The Camino is an excellent suggestion. The great thing is you can start anywhere you like and do as much or as little as you can. 

Last year I did a small part of the trail in the region of Poitiers and Chatellerault (France) which were major stopovers for pilgrims in medieval times on their way towards the Pyrenees and the crossing into Spain. These earlier stages of the Camino are quite beautiful, but rather solitary as they are less frequented, but I think that changes the closer to Santiago you get as more and more walkers join the trail towards the end.
kb


----------



## janet123 (2 Jul 2010)

hey, i'm single


----------



## eirefinq (3 Jul 2010)

keep the ideas coming people, i am in a similar situation to Holtend and need some ideas...


----------



## Holtend82 (5 Jul 2010)

janet123 said:


> hey, i'm single


 
Ha Ha thanks for letting me know Janet


----------



## StaroftheSea (6 Jul 2010)

+1 for the camino de santiago. I did it the last two years, and if you want to have an active holiday (up to 8 hours a day walking) where you will meet loads of people 

(from every corner of the world, you will become acquainted with walkers travelling at the same pace as you, and recognise them in the albergues in the evenings.....eventually your camino 'family' may cook together, chat in the evenings ,walk together etc... the place is as sociable as you want it to be, alternatively you can walk by yourself and meet different people every day...)
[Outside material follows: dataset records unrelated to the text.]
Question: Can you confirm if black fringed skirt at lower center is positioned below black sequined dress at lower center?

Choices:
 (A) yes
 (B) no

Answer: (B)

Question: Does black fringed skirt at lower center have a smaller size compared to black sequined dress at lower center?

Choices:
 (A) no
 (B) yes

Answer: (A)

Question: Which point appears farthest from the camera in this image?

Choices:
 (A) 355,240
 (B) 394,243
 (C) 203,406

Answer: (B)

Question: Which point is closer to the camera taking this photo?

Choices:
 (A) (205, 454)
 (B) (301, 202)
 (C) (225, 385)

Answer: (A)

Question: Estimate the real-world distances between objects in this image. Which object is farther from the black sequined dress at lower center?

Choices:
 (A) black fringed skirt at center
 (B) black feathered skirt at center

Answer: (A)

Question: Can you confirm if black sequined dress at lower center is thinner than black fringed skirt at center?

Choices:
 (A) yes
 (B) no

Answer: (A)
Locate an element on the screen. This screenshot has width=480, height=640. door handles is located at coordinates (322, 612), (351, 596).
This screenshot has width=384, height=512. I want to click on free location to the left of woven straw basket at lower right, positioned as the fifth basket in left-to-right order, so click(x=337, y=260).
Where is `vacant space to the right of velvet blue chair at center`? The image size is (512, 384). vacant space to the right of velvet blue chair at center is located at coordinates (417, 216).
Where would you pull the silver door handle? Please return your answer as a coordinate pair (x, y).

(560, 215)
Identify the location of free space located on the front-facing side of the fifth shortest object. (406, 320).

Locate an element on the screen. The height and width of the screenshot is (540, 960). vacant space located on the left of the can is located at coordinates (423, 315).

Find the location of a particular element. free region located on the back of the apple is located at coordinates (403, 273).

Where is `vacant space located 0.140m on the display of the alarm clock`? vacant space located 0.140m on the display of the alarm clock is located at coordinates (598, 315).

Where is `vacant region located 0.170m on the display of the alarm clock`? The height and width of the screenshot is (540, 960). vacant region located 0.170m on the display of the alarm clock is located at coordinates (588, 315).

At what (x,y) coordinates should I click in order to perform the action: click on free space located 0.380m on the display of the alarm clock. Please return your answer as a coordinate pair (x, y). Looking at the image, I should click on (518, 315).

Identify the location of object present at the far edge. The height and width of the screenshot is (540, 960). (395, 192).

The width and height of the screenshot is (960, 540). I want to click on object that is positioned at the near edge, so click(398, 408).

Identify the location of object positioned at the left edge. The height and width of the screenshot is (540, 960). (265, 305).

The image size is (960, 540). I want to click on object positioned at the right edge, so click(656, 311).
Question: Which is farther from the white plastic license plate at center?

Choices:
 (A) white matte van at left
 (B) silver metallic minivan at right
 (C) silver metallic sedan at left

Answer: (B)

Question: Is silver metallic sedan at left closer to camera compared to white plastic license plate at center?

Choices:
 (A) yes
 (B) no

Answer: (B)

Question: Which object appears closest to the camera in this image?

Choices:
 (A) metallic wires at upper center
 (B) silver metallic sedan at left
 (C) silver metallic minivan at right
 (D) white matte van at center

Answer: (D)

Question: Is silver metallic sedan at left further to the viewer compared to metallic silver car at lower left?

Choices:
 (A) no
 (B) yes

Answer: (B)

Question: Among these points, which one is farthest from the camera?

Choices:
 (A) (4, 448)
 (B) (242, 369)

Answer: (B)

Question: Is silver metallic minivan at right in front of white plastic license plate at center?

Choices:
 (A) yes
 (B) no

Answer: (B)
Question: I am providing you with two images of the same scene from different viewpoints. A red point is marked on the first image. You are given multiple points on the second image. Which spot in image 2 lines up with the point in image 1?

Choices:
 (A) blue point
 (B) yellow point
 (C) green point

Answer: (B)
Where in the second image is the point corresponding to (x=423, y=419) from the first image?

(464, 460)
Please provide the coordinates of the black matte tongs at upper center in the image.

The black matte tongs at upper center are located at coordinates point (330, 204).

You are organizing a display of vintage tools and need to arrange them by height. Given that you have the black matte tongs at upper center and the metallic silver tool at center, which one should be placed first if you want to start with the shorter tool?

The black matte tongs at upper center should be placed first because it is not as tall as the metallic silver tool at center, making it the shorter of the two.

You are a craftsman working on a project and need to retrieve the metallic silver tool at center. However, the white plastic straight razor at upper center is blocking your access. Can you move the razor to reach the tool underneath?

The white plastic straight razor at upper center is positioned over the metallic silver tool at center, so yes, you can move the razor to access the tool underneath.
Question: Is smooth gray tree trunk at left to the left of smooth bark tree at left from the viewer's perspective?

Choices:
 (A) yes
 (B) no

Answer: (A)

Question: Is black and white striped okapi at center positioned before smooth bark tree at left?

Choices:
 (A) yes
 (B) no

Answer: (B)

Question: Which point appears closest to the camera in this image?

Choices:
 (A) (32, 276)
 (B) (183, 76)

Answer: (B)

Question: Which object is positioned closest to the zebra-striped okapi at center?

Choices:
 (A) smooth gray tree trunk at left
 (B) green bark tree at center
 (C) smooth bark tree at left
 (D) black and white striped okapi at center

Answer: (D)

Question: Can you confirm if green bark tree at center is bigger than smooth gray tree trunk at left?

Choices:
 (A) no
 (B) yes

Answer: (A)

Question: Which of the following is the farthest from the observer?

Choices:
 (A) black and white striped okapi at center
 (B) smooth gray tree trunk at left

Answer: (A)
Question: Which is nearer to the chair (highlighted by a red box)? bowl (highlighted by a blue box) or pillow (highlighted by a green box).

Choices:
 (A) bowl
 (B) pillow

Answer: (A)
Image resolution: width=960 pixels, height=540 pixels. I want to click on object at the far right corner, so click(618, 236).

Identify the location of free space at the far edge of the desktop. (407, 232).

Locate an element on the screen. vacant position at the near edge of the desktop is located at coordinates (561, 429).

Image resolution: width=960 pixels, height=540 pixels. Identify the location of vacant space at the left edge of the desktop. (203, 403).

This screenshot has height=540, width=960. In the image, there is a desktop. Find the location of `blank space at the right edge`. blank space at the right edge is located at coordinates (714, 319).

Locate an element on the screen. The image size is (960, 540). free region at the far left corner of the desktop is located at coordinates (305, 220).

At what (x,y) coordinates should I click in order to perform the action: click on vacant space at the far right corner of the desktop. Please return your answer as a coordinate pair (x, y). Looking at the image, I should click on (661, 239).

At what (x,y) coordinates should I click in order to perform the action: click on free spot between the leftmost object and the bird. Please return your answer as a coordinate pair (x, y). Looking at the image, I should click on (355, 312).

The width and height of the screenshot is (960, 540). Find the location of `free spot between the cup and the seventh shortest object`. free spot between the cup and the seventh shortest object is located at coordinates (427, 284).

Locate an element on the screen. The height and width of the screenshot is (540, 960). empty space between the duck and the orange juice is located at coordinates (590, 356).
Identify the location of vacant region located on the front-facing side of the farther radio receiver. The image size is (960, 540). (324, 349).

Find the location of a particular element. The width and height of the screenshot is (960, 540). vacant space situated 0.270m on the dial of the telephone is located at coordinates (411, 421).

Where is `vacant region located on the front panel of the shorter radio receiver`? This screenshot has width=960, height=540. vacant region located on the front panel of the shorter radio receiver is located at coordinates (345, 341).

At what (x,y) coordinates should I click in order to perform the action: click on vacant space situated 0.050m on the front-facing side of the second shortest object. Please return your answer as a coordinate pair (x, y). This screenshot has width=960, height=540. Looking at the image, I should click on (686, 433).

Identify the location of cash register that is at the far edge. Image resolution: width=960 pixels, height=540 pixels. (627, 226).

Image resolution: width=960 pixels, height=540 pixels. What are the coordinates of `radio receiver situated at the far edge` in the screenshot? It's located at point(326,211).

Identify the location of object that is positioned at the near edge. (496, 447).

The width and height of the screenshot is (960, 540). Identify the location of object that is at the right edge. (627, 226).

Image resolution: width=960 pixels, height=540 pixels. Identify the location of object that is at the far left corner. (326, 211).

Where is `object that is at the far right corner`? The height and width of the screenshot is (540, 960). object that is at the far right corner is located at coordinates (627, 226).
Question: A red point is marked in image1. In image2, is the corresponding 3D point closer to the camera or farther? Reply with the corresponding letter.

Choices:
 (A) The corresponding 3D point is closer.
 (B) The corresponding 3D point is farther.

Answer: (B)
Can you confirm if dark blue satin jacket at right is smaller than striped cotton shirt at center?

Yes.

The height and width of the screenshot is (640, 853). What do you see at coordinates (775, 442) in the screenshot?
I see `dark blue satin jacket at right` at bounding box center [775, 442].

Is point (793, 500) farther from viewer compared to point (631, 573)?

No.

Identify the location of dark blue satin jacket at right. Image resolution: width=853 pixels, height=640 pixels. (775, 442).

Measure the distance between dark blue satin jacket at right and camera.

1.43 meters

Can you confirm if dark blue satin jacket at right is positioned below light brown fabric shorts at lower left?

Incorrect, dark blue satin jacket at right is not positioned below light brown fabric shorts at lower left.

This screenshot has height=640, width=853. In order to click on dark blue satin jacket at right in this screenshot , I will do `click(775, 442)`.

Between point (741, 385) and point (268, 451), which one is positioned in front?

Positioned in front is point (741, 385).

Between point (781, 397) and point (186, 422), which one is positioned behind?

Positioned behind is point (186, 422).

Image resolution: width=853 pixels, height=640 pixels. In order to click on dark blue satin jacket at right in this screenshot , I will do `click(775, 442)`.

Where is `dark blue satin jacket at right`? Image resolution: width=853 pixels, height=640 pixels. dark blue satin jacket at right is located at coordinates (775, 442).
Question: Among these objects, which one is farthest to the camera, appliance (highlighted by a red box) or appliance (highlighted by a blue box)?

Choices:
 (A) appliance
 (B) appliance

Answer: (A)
then the camino is the place....

Mind you it always took me a week before i started to relax and enjoy the experience....physically and mentally it's a shock to my system at the beginning...I don't think you can experience it properly if you only go for a few days....

This year is a 'holy year' so the route will be up to 4 times as busy especially as you approach Santiago, so Maybe start further back. John Briersleys 'A pilgrim's Guide to the Camino de Santiago' is a good place to start.

Beautiful countryside, steeped in history and old churches and interesting places/stories....


----------



## Lambchops (6 Jul 2010)

You know what I am a single girl and that holiday in the Leb would be my idea of a nightmare...5 star hotels, beach hols and cocktails all the way for me...tee hee

that said, I have a single male friend (late 30's) and he always goes to mad places on trips alone and has amazing times...he was to Leb and Syria too and RAVED about it so might be worth a visit? He is off to Belarus and Iran this year....lol...don't think hes actually ever done a package holiday!!

He goes on those hols where the tours etc are all organised for you...he's made lots of great friends from these hols too.

Hope this helps


----------